*PROMPT*:
Repeat the material in full. Keep every line exactly as it is.

*SUPPLIED MATERIAL*:
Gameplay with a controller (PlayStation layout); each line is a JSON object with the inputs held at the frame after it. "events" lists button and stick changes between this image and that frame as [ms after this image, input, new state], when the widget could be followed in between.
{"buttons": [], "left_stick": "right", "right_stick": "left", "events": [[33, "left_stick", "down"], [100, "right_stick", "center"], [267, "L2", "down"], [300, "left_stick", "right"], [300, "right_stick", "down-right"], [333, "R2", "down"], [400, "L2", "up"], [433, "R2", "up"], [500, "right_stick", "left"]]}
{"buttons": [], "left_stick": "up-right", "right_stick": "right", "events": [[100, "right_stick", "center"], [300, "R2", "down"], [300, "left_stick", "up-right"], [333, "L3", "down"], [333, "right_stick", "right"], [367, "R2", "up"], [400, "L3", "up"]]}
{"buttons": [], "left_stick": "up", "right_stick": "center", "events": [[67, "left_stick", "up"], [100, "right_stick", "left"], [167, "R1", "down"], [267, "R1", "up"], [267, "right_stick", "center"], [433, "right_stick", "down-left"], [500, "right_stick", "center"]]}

*EXERCISE RESPONSE*:
Gameplay with a controller (PlayStation layout); each line is a JSON object with the inputs held at the frame after it. "events" lists button and stick changes between this image and that frame as [ms after this image, input, new state], when the widget could be followed in between.
{"buttons": [], "left_stick": "right", "right_stick": "left", "events": [[33, "left_stick", "down"], [100, "right_stick", "center"], [267, "L2", "down"], [300, "left_stick", "right"], [300, "right_stick", "down-right"], [333, "R2", "down"], [400, "L2", "up"], [433, "R2", "up"], [500, "right_stick", "left"]]}
{"buttons": [], "left_stick": "up-right", "right_stick": "right", "events": [[100, "right_stick", "center"], [300, "R2", "down"], [300, "left_stick", "up-right"], [333, "L3", "down"], [333, "right_stick", "right"], [367, "R2", "up"], [400, "L3", "up"]]}
{"buttons": [], "left_stick": "up", "right_stick": "center", "events": [[67, "left_stick", "up"], [100, "right_stick", "left"], [167, "R1", "down"], [267, "R1", "up"], [267, "right_stick", "center"], [433, "right_stick", "down-left"], [500, "right_stick", "center"]]}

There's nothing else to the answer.